One of the ways which I follow is sampling to make the dataset balanced and then train the classifier and repeat this for multiple samples.

I feel this is random, Is there any framework to approach these kind of problems.

Best Answer

There are many frameworks and approaches. This is a recurrent issue.

Examples:

  • Undersampling. Select a subsample of the sets of zeros such that it's size matches the set of ones. There is an obvious loss of information, unless you use a more complex framework (for a instance, I would split the first set on 9 smaller, mutually exclusive subsets, train a model on each one of them and ensemble the models).
  • Oversampling.

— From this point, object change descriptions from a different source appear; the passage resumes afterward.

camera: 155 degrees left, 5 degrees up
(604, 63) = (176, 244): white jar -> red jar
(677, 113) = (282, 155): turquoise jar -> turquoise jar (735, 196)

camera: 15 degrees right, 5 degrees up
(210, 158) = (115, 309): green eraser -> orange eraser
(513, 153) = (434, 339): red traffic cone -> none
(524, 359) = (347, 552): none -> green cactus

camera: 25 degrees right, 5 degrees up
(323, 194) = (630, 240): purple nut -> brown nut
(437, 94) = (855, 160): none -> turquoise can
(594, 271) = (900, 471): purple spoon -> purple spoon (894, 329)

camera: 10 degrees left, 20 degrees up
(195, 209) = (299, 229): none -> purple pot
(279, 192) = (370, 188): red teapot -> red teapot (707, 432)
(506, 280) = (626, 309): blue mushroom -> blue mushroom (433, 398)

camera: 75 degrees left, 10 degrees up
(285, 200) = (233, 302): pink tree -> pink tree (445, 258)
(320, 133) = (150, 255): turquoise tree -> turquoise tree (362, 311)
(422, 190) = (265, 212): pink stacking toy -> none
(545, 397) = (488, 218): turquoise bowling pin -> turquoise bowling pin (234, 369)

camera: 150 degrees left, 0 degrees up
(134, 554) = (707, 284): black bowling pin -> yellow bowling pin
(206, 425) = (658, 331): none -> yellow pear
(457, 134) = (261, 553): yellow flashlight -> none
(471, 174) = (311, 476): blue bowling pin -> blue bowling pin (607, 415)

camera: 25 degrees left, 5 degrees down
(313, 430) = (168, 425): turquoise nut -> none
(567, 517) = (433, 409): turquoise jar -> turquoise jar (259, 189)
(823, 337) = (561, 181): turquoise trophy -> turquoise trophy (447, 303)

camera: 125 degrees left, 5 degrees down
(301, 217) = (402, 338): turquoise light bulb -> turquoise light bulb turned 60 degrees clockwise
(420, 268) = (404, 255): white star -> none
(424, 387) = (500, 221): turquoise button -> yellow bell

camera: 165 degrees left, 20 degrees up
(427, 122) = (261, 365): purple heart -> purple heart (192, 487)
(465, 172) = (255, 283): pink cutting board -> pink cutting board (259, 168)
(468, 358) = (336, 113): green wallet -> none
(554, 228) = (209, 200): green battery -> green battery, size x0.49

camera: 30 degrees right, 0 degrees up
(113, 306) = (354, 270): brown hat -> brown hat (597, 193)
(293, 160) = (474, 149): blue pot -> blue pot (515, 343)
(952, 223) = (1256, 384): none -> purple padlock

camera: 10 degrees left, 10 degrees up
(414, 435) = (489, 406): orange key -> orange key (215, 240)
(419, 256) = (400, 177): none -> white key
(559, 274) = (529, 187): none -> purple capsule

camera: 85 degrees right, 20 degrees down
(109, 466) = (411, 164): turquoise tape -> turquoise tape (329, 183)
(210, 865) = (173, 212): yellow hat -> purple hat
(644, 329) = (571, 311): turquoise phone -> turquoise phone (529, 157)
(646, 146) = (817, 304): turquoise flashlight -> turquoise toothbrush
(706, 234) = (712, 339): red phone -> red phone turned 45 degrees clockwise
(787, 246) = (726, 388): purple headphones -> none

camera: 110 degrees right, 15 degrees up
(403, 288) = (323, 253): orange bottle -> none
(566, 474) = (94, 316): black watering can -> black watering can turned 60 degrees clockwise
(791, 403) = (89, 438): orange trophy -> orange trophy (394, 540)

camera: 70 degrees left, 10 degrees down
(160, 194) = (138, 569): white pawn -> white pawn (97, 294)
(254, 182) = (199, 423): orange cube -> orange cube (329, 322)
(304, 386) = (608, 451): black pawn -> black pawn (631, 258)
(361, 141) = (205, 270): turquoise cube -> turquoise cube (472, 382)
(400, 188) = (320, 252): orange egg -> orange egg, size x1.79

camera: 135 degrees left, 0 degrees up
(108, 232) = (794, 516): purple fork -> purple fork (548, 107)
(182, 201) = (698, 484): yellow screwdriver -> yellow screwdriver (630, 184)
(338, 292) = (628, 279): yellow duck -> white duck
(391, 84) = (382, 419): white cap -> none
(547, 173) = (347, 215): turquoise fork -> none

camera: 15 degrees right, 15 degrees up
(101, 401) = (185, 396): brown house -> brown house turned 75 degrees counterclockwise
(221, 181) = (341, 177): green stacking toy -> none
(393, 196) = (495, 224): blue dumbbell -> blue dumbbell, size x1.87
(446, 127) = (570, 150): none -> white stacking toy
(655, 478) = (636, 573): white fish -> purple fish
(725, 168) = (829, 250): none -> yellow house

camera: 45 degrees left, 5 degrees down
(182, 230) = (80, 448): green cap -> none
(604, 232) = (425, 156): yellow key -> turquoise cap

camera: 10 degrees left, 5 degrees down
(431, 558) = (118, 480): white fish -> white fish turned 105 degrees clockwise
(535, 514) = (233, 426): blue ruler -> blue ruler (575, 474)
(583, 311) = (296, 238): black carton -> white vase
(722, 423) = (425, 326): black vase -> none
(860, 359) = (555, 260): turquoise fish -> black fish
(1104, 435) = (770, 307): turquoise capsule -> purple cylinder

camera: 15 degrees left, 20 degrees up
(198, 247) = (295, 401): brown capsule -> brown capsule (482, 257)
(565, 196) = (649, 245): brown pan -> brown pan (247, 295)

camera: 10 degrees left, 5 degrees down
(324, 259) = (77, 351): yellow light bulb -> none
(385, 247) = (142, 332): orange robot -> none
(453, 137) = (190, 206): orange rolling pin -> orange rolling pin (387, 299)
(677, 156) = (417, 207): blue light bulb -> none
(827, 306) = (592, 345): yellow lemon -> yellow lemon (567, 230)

Produce artificial ones until the proportion is 50%/50%. My previous employer used this by default. There are many frameworks for this (I think SMOTE is the most popular, but I prefer simpler tricks like Noisy PCA).
  • One Class Learning. Just assume your data has a few real points (the ones) and lots of random noise that doesn't physically exists leaked into the dataset (anything that is not a one is noise). Use an algorithm to denoise the data instead of a classification algorithm.
  • Cost-Sensitive Training. Use a asymmetric cost function to artificially balance the training process.

Some lit reviews, in increasing order of technical complexity\level of details:

Oh, and by the way, 90%/10% is not unbalanced. Card transaction fraud datasets often are split 99.97%/0.03%. This is unbalanced.